Preventing phishing attacks best practices are primarily concerned with blocking threats, but what happens if a phishing attack is successful and credentials are stolen? If a password is the only method of authentication, it can be used to remotely access an account. Single-factor authentication is often exploited by cyber threat actors and is a security weakness at many healthcare organizations. Implementing more robust authentication controls is important for blocking phishing attacks, and this is best achieved with multi-factor authentication.
Multi-factor authentication requires an additional factor to be provided by an individual for authentication purposes, and this protects against stolen credentials from being used to access accounts. Microsoft claims that 99% of automated attacks on accounts are blocked by multi-factor authentication.
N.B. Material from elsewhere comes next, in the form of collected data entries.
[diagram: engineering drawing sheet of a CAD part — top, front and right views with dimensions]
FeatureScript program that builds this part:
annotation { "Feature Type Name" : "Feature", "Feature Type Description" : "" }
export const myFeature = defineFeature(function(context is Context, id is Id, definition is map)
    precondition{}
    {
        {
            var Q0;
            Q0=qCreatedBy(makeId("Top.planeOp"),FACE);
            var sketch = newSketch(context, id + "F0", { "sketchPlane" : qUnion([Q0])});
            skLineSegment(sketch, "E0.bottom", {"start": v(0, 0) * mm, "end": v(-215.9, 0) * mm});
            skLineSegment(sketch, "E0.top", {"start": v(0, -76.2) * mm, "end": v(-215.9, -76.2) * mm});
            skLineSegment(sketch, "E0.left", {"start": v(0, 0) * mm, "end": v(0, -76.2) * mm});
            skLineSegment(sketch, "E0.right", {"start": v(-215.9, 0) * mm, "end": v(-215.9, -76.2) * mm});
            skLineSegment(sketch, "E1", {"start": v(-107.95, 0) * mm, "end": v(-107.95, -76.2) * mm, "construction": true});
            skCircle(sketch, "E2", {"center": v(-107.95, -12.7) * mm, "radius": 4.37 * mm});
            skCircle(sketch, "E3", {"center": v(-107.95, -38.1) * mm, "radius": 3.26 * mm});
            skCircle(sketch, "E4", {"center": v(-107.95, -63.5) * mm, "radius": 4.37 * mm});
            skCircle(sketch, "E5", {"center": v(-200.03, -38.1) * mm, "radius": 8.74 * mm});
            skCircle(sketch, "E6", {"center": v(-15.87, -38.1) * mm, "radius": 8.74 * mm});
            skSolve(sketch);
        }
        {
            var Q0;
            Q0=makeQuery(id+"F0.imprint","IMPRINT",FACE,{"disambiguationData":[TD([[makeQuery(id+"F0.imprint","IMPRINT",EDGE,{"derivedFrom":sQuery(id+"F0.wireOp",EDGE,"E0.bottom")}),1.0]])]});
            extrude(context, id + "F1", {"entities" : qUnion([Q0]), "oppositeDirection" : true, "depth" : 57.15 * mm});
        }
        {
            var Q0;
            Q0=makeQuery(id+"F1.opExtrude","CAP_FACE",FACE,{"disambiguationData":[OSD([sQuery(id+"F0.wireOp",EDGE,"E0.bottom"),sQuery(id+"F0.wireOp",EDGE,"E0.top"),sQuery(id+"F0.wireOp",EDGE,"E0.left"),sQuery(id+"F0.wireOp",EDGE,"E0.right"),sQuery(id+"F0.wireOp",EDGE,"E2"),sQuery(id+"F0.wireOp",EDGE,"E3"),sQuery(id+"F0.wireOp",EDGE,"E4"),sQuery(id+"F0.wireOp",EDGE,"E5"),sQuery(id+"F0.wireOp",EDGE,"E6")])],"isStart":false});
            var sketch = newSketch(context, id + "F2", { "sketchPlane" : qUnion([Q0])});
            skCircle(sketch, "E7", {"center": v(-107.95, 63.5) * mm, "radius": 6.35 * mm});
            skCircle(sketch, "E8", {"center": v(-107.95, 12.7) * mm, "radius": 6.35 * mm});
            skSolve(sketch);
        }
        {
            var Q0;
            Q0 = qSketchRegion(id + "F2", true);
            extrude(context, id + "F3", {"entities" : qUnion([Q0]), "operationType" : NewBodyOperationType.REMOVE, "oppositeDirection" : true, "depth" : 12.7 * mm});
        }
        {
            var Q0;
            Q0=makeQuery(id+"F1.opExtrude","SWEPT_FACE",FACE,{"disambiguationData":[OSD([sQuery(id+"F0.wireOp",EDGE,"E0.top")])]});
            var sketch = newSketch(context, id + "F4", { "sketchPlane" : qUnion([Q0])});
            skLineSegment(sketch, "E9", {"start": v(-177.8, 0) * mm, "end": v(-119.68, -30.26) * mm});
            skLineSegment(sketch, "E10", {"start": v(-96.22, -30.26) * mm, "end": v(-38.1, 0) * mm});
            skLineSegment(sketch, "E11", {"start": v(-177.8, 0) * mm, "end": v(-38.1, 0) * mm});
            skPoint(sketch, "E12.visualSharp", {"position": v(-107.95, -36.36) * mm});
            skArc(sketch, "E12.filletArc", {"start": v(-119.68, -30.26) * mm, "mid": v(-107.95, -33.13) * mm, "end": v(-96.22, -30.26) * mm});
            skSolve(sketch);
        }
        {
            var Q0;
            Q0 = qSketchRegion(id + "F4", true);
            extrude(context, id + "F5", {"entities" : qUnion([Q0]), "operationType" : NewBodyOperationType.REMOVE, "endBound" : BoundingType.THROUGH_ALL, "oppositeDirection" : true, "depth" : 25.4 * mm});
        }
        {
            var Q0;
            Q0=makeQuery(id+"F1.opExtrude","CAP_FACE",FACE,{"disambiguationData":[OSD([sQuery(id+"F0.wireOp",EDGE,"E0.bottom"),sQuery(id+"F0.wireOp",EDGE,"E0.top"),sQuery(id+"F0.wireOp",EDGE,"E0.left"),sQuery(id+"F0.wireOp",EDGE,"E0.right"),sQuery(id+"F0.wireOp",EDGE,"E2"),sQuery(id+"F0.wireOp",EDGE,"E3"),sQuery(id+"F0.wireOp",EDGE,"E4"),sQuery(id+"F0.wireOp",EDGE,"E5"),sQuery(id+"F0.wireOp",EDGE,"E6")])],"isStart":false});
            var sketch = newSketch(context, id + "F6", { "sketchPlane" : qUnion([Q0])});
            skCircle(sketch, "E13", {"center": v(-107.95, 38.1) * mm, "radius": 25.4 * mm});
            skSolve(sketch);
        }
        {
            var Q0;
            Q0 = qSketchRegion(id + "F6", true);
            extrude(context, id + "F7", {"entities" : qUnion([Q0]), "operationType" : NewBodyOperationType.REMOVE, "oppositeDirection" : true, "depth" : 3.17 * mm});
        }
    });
MFA should be implemented on all email accounts and all accounts with administrative privileges at a minimum.
There are several other best practices for preventing phishing attacks that should be considered, each of which can further improve defenses and block attacks.
Antivirus software should be installed on all endpoints and be configured to update automatically, with the gold standard being an intrusion prevention and detection solution that can analyze behavior to identify attacks in progress.
Password managers are useful tools for improving password security, but also play a role in phishing defense. These solutions autofill passwords when a user lands on a website, but only if the domain exactly matches the entry in the password vault.
Popups are often used on websites for redirecting visitors to malicious web content. A web filter will block many of these redirects, but a popup blocker is also recommended for improving web protection.
Links in phishing emails often direct users to websites hosting exploit code. Scripts on the website probe for unpatched vulnerabilities and automatically exploit them to install malware. Promptly patching and updating browsers will help to prevent vulnerabilities from being exploited.